Мать внимательно следила за каждым шагом дочери, пытаясь отыскать в ее движениях что‑то прежнее, знакомое, и, когда наконец ей это удалось, начала беззвучно плакать.
— Уже четыре дня прошу у него… Какое страшное слово «тюрьма»! Однако каждый раз один и тот же ответ: ты не желаешь свидания. Это в самом деле так, девочка моя, или же тюремщики лгали?
— Мне не хотелось видеть твоих слез. И сейчас не хочется. Я не переношу их.
— И сейчас не хочешь… — Она покорно опустила голову, незаметно смахнув слезы с ресниц… Теперь глаза ее были сухи и она снова обрела уверенность, присущую даме из общества… Волосы, собранные в узел, прикрытый с одного боку столь же строгой элегантной шляпкой. Вуаль оставалась поднятой, наглухо, на все пуговицы застегнутое пальто, небольшой воротник из куницы, такая же муфта… Надета она только на одну руку — вторая все время в движении, достает и прячет пудреницу, носовой платок…
— Об отце, вижу, даже не спрашиваешь… Но ведь… Как бы ты ни относилась к нам, это все же твой отец… Он не знает и, наверное, ничего не должен знать… — добавила она, стараясь держаться достойно и непринужденно, во что бы то ни стало скрыть растерянность.

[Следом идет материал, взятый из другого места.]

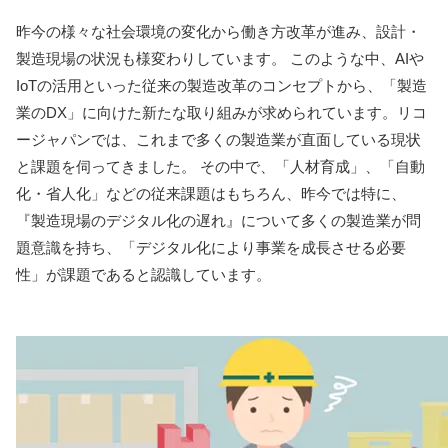
昨今の様々な社会環境の変化から働き方改革が進み、設計・
製造現場の状況も様変わりしています。 このような中、AIや
IoTの活用といった従来の製造改革のコンセプトから、「製造
業のDX」に向けた新たな取り組みが求められています。リコ
ージャパンでは、これまで多くの製造業が直面している現状
と課題を伺ってきました。 その中で、「人材育成」、「自動
化・省人化」などの従来課題はもちろん、昨今では特に、
『製造現場のデジタル化の遅れ』について多くの製造業が問
題意識を持ち、「デジタル化により事業を成長させる必要
性」が課題であると認識しています。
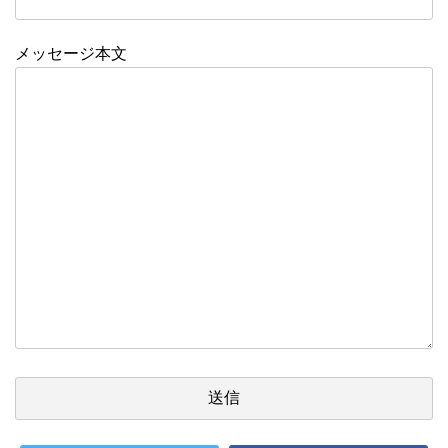
メッセージ本文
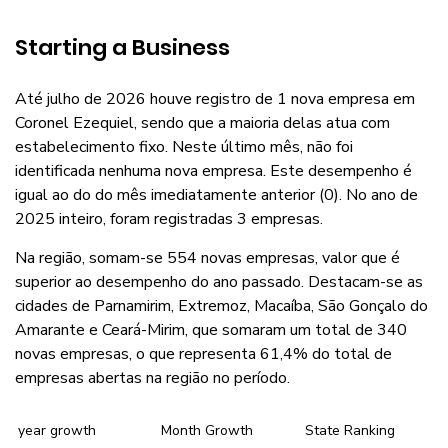
Starting a Business
Até julho de 2026 houve registro de 1 nova empresa em
Coronel Ezequiel, sendo que a maioria delas atua com
estabelecimento fixo. Neste último mês, não foi
identificada nenhuma nova empresa. Este desempenho é
igual ao do do mês imediatamente anterior (0). No ano de
2025 inteiro, foram registradas 3 empresas.
Na região, somam-se 554 novas empresas, valor que é
superior ao desempenho do ano passado. Destacam-se as
cidades de Parnamirim, Extremoz, Macaíba, São Gonçalo do
Amarante e Ceará-Mirim, que somaram um total de 340
novas empresas, o que representa 61,4% do total de
empresas abertas na região no período.
year growth
Month Growth
State Ranking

— Ни за что на свете! — проговорила девушка. — Я не потерплю никакого вмешательства! В случае чего, откажусь, да, да! И знаешь что, мама, — чувствуя, как тяжело матери, сказала она, — иди, дорогая, домой, займись музыкой. Сама видишь, нам не о чем даже говорить. Я ушла, отвернулась от вас, потому что вы с ними. Да, да. Потому что у вас другие взгляды на жизнь, другой образ мыслей, другие — и это хуже всего — интересы… Не удивляйся, мама, — это правда. Вы поддерживаете фашистов…

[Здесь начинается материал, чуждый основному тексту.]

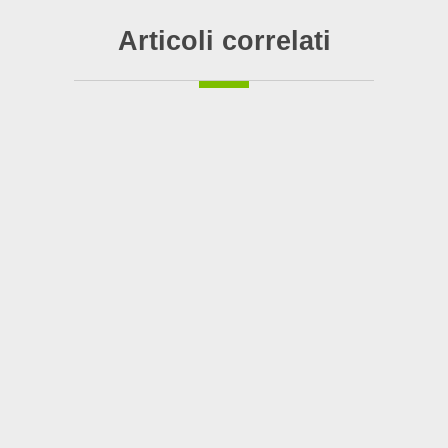
Articoli correlati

— Твои ноги, господи! — приглушенным голосом воскликнула мать, хватаясь руками за голову. — В каком они виде — неухоженные, в этих уродливых туфлях!
Твои прекрасные ноги, ноги балерины. Теперь даже трудно представить, да, да, невозможно представить, что они могут ходить по паркету! Господи, им никакие туфли не будут впору! Разве что лапти…
Она закрыла ладонями рот. Однако тут же отняла их и воскликнула:
— Покажи руки! — И, подойдя к девушке, приподняла ее руки, стараясь разглядеть их. — Да, от этого молено прийти в ужас. Твои пальцы! Сейчас они похожи на деревяшки, — проговорила она, на этот раз сдержанно. — Как ты сможешь теперь дотронуться ими до клавиш? — И отпустила руки дочери. — Ну что не, Лилиана, слова, которые ты только что произнесла… возможно… Но ведь ты разрушила все, что было в тебе утонченного и привлекательного. Я уже не говорю, девочка, об этой неопрятной прическе, о цвете лица, но твои руки, твои ноги… Никакое чудо теперь не вернет им прежней привлекательности. Ни сам бог, ни твоя революция…
— Ох, мама! — Лилиана сбросила с ног тюремные шлепанцы и повалилась на койку. — Ты сама не знаешь, как забавно выглядят твои сетования — впору смеяться, ей–богу! Только у меня нет сил. А теперь вытри, пожалуйста, слезы, опусти вуаль — короче, стань прежней госпожой Дангэт–Ковальской. Прими свой обычный вид: так ты выглядишь куда внушительнее, и мне легче будет высказаться до конца. Ну вот… Послушай же меня, мама.
Она негромко, коротко, как будто про себя, рассмеялась и окинула мать снисходительным взглядом.